DOĞU AKDENİZ VE TÜRKİYE-LİBYA MUTABAKATI

Yazar - Servet Şenyiğit

DOĞU AKDENİZ VE TÜRKİYE-LİBYA MUTABAKATI  

Geçen hafta (27 Kasım 2019) ,Türkiye ile Libya arasında  “Deniz Yetki Alanlarının Sınırlandırılmasına İlişkin Mutabakat Muhtrası”  imzalandı. Yunanistan , GKRY ,İsrail ve Mısır’ ın Türkiye’ yi Doğu Akdeniz’ de etkisizleştirme, devre dışı bırakma planları da suya düştü ve bu ülkeler panik halindeler. Nedeni de; bu mutabakat Doğu Akdeniz’deki tüm dengeleri değiştirecek nitelikte. Pek çok sınırlandırma anlaşmasına emsal olabilecek bir muhtıra. En önemlisi deniz yetki alanı belirlenmesindeki metodları değiştiriyor.

Dörtlü İttifak dediğimiz, Yunanistan, GKRY , Mısır ve İsrail işbirliği yaparak ,Türkiye’yi Antalya Körfezi’ne hapsetme planı içindeydiler. Türk sahillerinde bırakın sandalla gezmeyi denize ayağımızı bile sokamayacaktık. Türkiye bu oyunu bozdu. E. Amiral Cem Gürdeniz’in dediği gibi; “Türkiye bu muhtıra ile denizdeki Sevr’i parçaladı.” Ankara yetki alanını, bu dörtlünün istemediği şekilde, tahmin edilenden daha büyük alan hakimiyetiyle Batı Akdeniz’ e kadar uzattı ve ilk kez KKTC dışında bir ülke ile münhasır ekonomik bölgesinin batı sınırını çizmiş oldu. Yaklaşık 41 bin kilometrekarelik bir alanda söz sahibi oldu.
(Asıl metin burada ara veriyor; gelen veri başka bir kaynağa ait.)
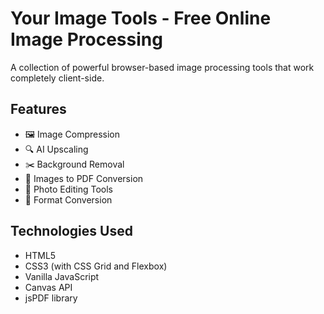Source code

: # Your Image Tools - Free Online Image Processing

A collection of powerful browser-based image processing tools that work completely client-side.

## Features

- 🖼️ Image Compression
- 🔍 AI Upscaling
- ✂️ Background Removal
- 📄 Images to PDF Conversion
- 🎨 Photo Editing Tools
- 🔄 Format Conversion

## Technologies Used

- HTML5
- CSS3 (with CSS Grid and Flexbox)
- Vanilla JavaScript
- Canvas API
- jsPDF library

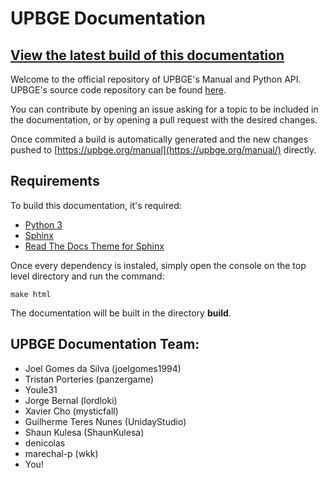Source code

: # UPBGE Documentation

## [View the latest build of this documentation](https://upbge.org/manual/)

Welcome to the official repository of UPBGE's Manual and Python API. UPBGE's source code repository can be found [here](https://github.com/UPBGE/blender).

You can contribute by opening an issue asking for a topic to be included in the documentation, or by opening a pull request with the desired changes.

Once commited a build is automatically generated and the new changes pushed to [https://upbge.org/manual](https://upbge.org/manual/) directly.

## Requirements
To build this documentation, it's required:
- [Python 3](https://www.python.org/)
- [Sphinx](https://pypi.org/project/Sphinx/)
- [Read The Docs Theme for Sphinx](https://pypi.org/project/sphinx_rtd_theme/)

Once every dependency is instaled, simply open the console on the top level directory and run the command:

`make html`

The documentation will be built in the directory **build**.

## UPBGE Documentation Team:
- Joel Gomes da Silva (joelgomes1994)
- Tristan Porteries (panzergame)
- Youle31
- Jorge Bernal (lordloki)
- Xavier Cho (mysticfall)
- Guilherme Teres Nunes (UnidayStudio)
- Shaun Kulesa (ShaunKulesa)
- denicolas
- marechal-p (wkk)
- You!
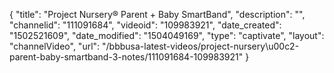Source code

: {
    "title": "Project Nursery&reg; Parent + Baby SmartBand",
    "description": "",
    "channelid": "111091684",
    "videoid": "109983921",
    "date_created": "1502521609",
    "date_modified": "1504049169",
    "type": "captivate",
    "layout": "channelVideo",
    "url": "\/bbbusa-latest-videos\/project-nursery\u00c2-parent-baby-smartband-3-notes\/111091684-109983921"
}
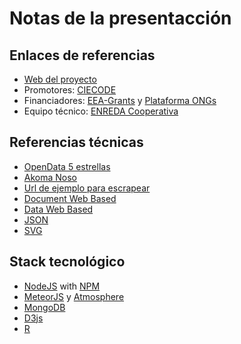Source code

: Notas de la presentacción
=========================

## Enlaces de referencias

* [Web del proyecto](http://tipiciudadano.es/)
* Promotores: [CIECODE](http://unmundosalvadorsoler.org/ciecode/)
* Financiadores: [EEA-Grants](http://eeagrants.com/) y [Plataforma ONGs](http://plataformaong.org/)
* Equipo técnico: [ENREDA Cooperativa](http://enreda.coop)

## Referencias técnicas

* [OpenData 5 estrellas](http://5stardata.info/es/)
* [Akoma Noso](http://www.akomantoso.org)
* [Url de ejemplo para escrapear](http://www.congreso.es/portal/page/portal/Congreso/Congreso/SDocum/ArchCon/PresupGenerEstado/PGE2016)
* [Document Web Based](https://webingineer.files.wordpress.com/2010/07/2layer.jpg)
* [Data Web Based](https://www.meteor.com/why-meteor/technology)
* [JSON](http://json.org/)
* [SVG](https://en.wikipedia.org/wiki/Scalable_Vector_Graphics)

## Stack tecnológico

* [NodeJS](https://nodejs.org) with [NPM](https://www.npmjs.com/)
* [MeteorJS](https://www.meteor.com/) y [Atmosphere](https://atmospherejs.com/)
* [MongoDB](https://atmospherejs.com/)
* [D3js](http://d3js.org/)
* [R](https://www.r-project.org/)

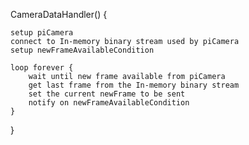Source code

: CameraDataHandler() {

    setup piCamera
    connect to In-memory binary stream used by piCamera
    setup newFrameAvailableCondition
    
    loop forever {
        wait until new frame available from piCamera
        get last frame from the In-memory binary stream
        set the current newFrame to be sent
        notify on newFrameAvailableCondition
    }
}
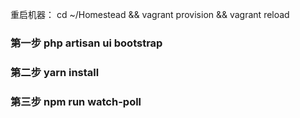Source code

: 重启机器： cd ~/Homestead && vagrant provision && vagrant reload


### 第一步 php artisan ui bootstrap

### 第二步 yarn install

### 第三步 npm run watch-poll
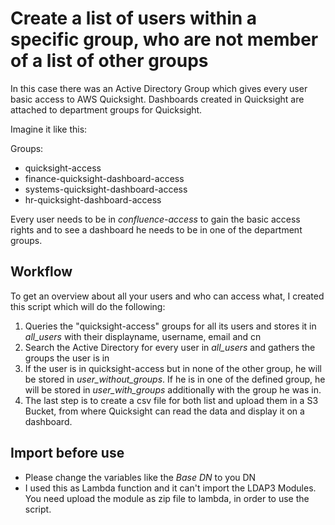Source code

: # Create a list of users within a specific group, who are not member of a list of other groups

In this case there was an Active Directory Group which gives every user basic access to AWS Quicksight. Dashboards created in Quicksight are attached to department groups for Quicksight. 

Imagine it like this:

Groups:
- quicksight-access
- finance-quicksight-dashboard-access
- systems-quicksight-dashboard-access
- hr-quicksight-dashboard-access

Every user needs to be in *confluence-access* to gain the basic access rights and to see a dashboard he needs to be in one of the department groups.

## Workflow

To get an overview about all your users and who can access what, I created this script which will do the following:

1) Queries the "quicksight-access" groups for all its users and stores it in *all_users* with their displayname, username, email and cn
2) Search the Active Directory for every user in *all_users* and gathers the groups the user is in
3) If the user is in quicksight-access but in none of the other group, he will be stored in *user_without_groups*. If he is in one of the defined group, he will be stored in *user_with_groups* additionally with the group he was in.
4) The last step is to create a csv file for both list and upload them in a S3 Bucket, from where Quicksight can read the data and display it on a dashboard.

## Import before use

- Please change the variables like the _Base DN_ to you DN
- I used this as Lambda function and it can't import the LDAP3 Modules. You need upload the module as zip file to lambda, in order to use the script.
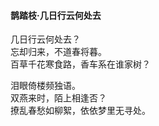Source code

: #### 鹊踏枝·几日行云何处去

几日行云何处去？  
忘却归来，不道春将暮。  
百草千花寒食路，香车系在谁家树？

泪眼倚楼频独语。  
双燕来时，陌上相逢否？  
撩乱春愁如柳絮，依依梦里无寻处。
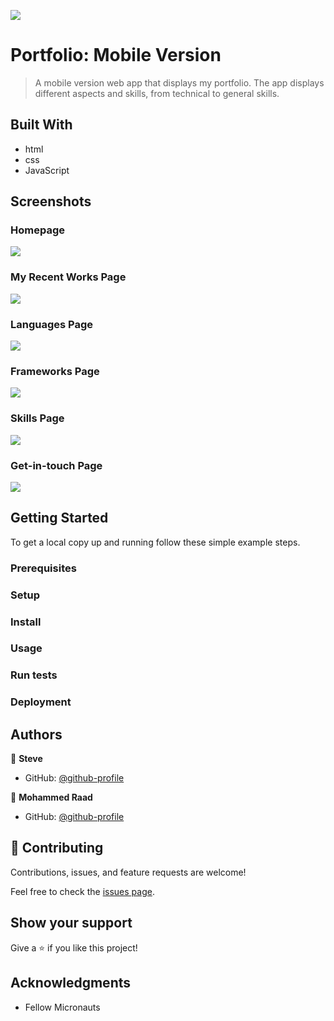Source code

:![](https://img.shields.io/badge/Microverse-blueviolet)

# Portfolio: Mobile Version

> A mobile version web app that displays my portfolio.
> The app displays different aspects and skills, from technical to general skills.


## Built With

- html
- css
- JavaScript


## Screenshots

### Homepage
![](./static/images/homepage.png)

### My Recent Works Page
![](./static/images/workspage.png)

### Languages Page
![](./static/images/langpage.png)

### Frameworks Page
![](./static/images/frameworks-page.png)

### Skills Page
![](./static/images/skillpage.png)

### Get-in-touch Page
![](./static/images/contactpage.png)


## Getting Started

To get a local copy up and running follow these simple example steps.

### Prerequisites

### Setup

### Install

### Usage

### Run tests

### Deployment



## Authors

👤 **Steve**

- GitHub: [@github-profile](https://github.com/sntakirutimana72)

👤 **Mohammed Raad**

- GitHub: [@github-profile](https://github.com/MoRaad97)

## 🤝 Contributing

Contributions, issues, and feature requests are welcome!

Feel free to check the [issues page](../../issues/).

## Show your support

Give a ⭐️ if you like this project!

## Acknowledgments

- Fellow Micronauts
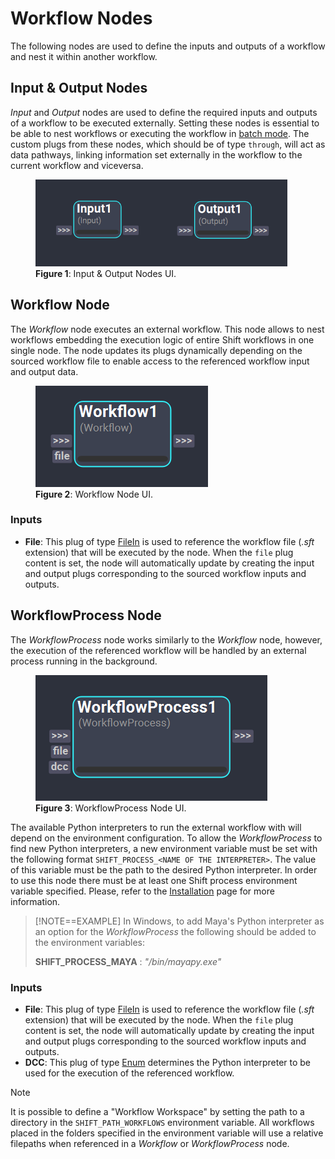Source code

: # Workflow Nodes
The following nodes are used to define the inputs and outputs of a workflow and nest it within another workflow.

## Input & Output Nodes
*Input* and *Output* nodes are used to define the required inputs and outputs of a workflow to be executed externally. Setting these nodes is essential to be able to nest workflows or executing the workflow in [batch mode](../../getting_started/basics/batch.md). The custom plugs from these nodes, which should be of type `through`, will act as data pathways, linking information set externally in the workflow to the current workflow and viceversa. 

<figure style="width:80%;" markdown>
    <img src="images/Input_outputNodes.png" alt="Input & Output Nodes">
    <figcaption><b>Figure 1</b>: Input & Output Nodes UI.</figcaption>
</figure>

## Workflow Node
The *Workflow* node executes an external workflow. This node allows to nest workflows embedding the execution logic of entire Shift workflows in one single node. The node updates its plugs dynamically depending on the sourced workflow file to enable access to the referenced workflow input and output data.

<figure markdown>
    <img src="images/workflow.png" alt="Workflow Node">
    <figcaption><b>Figure 2</b>: Workflow Node UI.</figcaption>
</figure>

### Inputs

- **File**: This plug of type [FileIn](../nodes#plugs) is used to reference the workflow file (*.sft* extension) that will be executed by the node. When the `file` plug content is set, the node will automatically update by creating the input and output plugs corresponding to the sourced workflow inputs and outputs.

## WorkflowProcess Node

The *WorkflowProcess* node works similarly to the *Workflow* node, however, the execution of the referenced workflow will be handled by an external process running in the background.

<figure style="width:80%;" markdown>
    <img src="images/workflow_process.png" alt="WorkflowProcess Node">
    <figcaption><b>Figure 3</b>: WorkflowProcess Node UI.</figcaption>
</figure>

The available Python interpreters to run the external workflow with will depend on the environment configuration. To allow the *WorkflowProcess* to find new Python interpreters, a new environment variable must be set with the following format `SHIFT_PROCESS_<NAME OF THE INTERPRETER>`. The value of this variable must be the path to the desired Python interpreter. In order to use this node there must be at least one Shift process environment variable specified. Please, refer to the [Installation](../../getting_started/installation.md) page for more information. 

>[!NOTE==EXAMPLE]
> In Windows, to add Maya's Python interpreter as an option for the *WorkflowProcess* the following should be added to the environment variables:
> 
> **SHIFT_PROCESS_MAYA** : *"<MAYA INSTALLATION FOLDER>/bin/mayapy.exe"*

### Inputs
- **File**: This plug of type [FileIn](../nodes#plugs) is used to reference the workflow file (*.sft* extension) that will be executed by the node. When the `file` plug content is set, the node will automatically update by creating the input and output plugs corresponding to the sourced workflow inputs and outputs.
- **DCC**: This plug of type [Enum](../nodes#plugs) determines the Python interpreter to be used for the execution of the referenced workflow.

>[!NOTE]
> It is possible to define a "Workflow Workspace" by setting the path to a directory in the `SHIFT_PATH_WORKFLOWS` environment variable. All workflows placed in the folders specified in the environment variable will use a relative filepaths when referenced in a *Workflow* or *WorkflowProcess* node. 

<!-- ### Examples

This section is reserved to an example video of how to use the Workflow nodes.

 -->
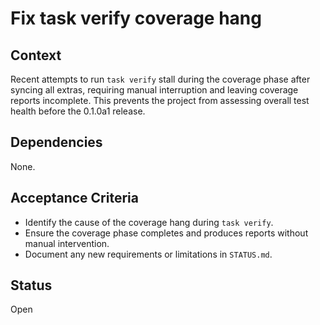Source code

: # Fix task verify coverage hang

## Context
Recent attempts to run `task verify` stall during the coverage phase after
syncing all extras, requiring manual interruption and leaving coverage reports
incomplete. This prevents the project from assessing overall test health before
the 0.1.0a1 release.

## Dependencies
None.

## Acceptance Criteria
- Identify the cause of the coverage hang during `task verify`.
- Ensure the coverage phase completes and produces reports without manual
  intervention.
- Document any new requirements or limitations in `STATUS.md`.

## Status
Open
Yunanistan’ın bir planı da, ana karanın kıta sahası ile adaların kıta sahalarını bütünleştirerek bunu Kıbrıs Rum Kesimi ile birleştirmekti. Böylece Türkiye’ yi Doğu Akdeniz’ de ve jeopolitiğinde hiçbir şekilde söz sahibi yapmak istemiyordu. Bu mutabakat ile bu oyun da bozulmuş oldu ve Akdeniz’ e kıyısı olan ülkelerle de barışçıl bir jeopolitik kavramı genişletmeye hazır olduğunu gösterdi.

Kasım ayı içinde Doğu Akdeniz konusunda Pakistan ve Ürdün’ün Akdeniz Kalkanı Harekatına dahil olmaları ve Libya ile mutabakatın imzalanması çok önemlidir ve büyük gelişmelerdir.

Yunanistan o kadar paniklemiş ki, mutabakatı Hıristiyan (Haçlı) – İslam kamplaşması gibi göstermeye çalışıyor ancak, Mısır ve Filistin’ in Doğu Akdeniz’de Türkiye karşıtı blokta Yunanistan ve GKRY yanında yer aldığı ve İsrail’ in de söz konusu blokta olduğu unutulmamalıdır.

Unutulmaması gereken diğer konu da Ergenekon ve Balyoz davalarıyla çökertilmeye çalışılan Türk Deniz Kuvvetleri’nin gücünden hiçbir şey kaybetmediği ve Türkiye’ nin çıkarlarını en üst düzeyde koruduğudur. Doğu Akdeniz’deki doğal gaz ve petrol aramalarındaki diğer ülkelere verdiği caydırıcılık bunun en güzel örneğidir.